April 9, 2006

True Revolution

St. Francis and the Sow

The bud
stands for all things,
even for those things that don't flower,
for everything flowers, from within, of self-blessing;
though sometimes it is necessary
to reteach a thing its loveliness
to put a hand on its brow
of the flower
and retell it in words and in touch
it is lovely
until it flowers again from within, of self-blessing;
as Saint Francis
put his hand on the creased forehead
of the sow, and told her in words and in touch
blessings of earth on the sow, and the sow
began remembering all down her thick length,
from the earthen snout all the way
through the fodder and slops to the spiritual curl of the tail,
from the hard spininess spiked out from the spine
down through the great broken heart
to the sheer blue milken dreaminess spurting and shuddering
from the fourteen teats into the fourteen mouths sucking and blowing beneath them;
the long, perfect loveliness of sow.

~ Galway Kinnell

***
(Recovered comment from this post)

A spiritual revolution is possible, but it requires your willingness.
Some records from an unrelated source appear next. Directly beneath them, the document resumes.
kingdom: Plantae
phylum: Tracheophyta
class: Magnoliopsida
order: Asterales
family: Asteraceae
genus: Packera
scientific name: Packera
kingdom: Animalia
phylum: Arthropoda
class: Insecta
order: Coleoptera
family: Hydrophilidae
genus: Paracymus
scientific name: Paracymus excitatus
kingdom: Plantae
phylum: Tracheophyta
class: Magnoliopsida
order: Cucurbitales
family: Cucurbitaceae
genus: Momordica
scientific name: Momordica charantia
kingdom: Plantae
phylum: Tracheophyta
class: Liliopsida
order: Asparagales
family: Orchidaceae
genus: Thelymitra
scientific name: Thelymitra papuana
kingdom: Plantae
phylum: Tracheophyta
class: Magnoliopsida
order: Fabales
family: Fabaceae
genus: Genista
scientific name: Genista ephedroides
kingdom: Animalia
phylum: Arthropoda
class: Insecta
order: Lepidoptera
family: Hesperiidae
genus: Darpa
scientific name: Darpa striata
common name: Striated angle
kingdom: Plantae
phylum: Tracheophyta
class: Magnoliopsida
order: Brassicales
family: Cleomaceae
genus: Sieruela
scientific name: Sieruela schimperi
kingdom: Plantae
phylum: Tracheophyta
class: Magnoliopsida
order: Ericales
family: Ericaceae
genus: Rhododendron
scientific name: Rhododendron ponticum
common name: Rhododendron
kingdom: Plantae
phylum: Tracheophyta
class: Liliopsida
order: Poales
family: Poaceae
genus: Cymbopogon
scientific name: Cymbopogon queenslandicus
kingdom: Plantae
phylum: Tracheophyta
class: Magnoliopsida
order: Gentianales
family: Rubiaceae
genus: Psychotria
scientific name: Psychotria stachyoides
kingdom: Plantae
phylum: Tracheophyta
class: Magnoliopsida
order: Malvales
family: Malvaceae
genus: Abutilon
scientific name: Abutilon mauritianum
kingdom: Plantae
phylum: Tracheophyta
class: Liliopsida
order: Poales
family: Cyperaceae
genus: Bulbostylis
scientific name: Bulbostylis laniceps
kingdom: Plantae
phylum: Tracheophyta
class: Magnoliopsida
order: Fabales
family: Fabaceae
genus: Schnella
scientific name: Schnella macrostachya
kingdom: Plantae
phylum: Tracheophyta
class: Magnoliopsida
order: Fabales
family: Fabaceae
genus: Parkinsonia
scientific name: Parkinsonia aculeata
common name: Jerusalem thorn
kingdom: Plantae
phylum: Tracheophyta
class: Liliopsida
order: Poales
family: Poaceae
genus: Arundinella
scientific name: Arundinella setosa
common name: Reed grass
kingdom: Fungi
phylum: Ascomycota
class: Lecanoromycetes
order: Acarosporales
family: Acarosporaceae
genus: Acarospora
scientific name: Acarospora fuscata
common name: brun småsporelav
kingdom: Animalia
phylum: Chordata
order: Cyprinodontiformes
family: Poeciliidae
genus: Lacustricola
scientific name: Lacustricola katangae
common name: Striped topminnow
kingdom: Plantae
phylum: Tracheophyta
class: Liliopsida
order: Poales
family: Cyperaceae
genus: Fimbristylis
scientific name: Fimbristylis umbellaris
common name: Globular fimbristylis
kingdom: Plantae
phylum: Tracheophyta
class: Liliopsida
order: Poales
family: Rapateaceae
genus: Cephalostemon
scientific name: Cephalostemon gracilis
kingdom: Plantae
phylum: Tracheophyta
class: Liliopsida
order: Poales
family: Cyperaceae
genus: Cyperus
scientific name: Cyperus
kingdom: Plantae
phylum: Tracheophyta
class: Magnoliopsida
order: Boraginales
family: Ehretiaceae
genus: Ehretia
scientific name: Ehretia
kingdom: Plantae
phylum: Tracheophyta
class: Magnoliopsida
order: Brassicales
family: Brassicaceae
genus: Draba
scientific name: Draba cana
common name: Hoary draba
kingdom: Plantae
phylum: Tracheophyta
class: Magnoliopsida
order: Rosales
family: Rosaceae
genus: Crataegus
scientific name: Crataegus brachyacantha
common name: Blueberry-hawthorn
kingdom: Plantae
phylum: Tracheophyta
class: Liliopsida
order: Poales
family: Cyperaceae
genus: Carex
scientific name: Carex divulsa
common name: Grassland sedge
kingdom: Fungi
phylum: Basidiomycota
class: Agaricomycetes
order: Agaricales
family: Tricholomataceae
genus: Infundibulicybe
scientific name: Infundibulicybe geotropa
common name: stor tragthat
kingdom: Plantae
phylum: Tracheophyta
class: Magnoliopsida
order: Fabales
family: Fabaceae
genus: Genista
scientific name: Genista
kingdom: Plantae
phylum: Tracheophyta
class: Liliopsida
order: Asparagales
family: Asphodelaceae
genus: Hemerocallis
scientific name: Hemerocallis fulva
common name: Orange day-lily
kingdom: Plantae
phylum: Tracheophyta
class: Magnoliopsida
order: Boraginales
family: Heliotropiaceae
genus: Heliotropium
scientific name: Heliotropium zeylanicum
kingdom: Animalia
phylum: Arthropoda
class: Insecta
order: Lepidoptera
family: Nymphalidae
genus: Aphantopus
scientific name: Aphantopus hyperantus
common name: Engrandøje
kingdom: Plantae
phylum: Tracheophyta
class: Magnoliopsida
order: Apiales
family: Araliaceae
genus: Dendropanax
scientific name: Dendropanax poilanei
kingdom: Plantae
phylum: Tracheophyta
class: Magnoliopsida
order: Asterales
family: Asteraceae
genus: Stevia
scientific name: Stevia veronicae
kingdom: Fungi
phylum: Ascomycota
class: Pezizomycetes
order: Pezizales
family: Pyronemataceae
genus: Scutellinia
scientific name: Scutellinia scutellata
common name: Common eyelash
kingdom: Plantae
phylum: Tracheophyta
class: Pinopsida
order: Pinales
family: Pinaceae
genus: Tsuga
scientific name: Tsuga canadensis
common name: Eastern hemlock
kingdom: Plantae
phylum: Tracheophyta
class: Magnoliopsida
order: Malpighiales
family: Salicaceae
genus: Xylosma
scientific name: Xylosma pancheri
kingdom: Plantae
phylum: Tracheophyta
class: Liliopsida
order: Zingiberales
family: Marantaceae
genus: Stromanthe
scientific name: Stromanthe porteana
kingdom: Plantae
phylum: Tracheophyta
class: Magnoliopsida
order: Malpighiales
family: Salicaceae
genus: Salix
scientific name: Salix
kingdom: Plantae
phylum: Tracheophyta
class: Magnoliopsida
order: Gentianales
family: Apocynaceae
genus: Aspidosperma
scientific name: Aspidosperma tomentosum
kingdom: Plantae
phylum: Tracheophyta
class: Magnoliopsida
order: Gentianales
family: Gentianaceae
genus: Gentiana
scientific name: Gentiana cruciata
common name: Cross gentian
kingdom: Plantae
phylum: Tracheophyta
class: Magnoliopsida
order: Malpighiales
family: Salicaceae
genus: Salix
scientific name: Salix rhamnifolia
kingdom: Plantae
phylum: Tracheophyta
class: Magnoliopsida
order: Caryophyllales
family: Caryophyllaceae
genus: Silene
Are you willing to reteach a thing its loveliness, to put a hand on its brow... and retell it in words and in touch it is lovely, until it flowers again from within, of self-blessing? Are you willing? The question is not rhetorical. Even in a godless society, are you willing? Even if it is only to a sow or a donkey, like St. Francis? The Italian society of his day was no less corrupt or godless or contemptuous of revolutionaries than ours. Are you willing to love unconditionally? Like St. Francis, are you willing to lower your self to the sow and whisper in her ear, telling her in words and in touch, the blessings of earth? For this is where true revolution begins: in the lowering of our selves to the blessings of earth. How otherwise would you be able to feel the great broken heart of sadness in the sow? How would you realize that brokenhearted sadness in your own chest? How otherwise would the hardened heart be crushed blessedly into awakening? Where else do we go to find the wellspring of compassion, if not into the dark earth of our own broken hearts?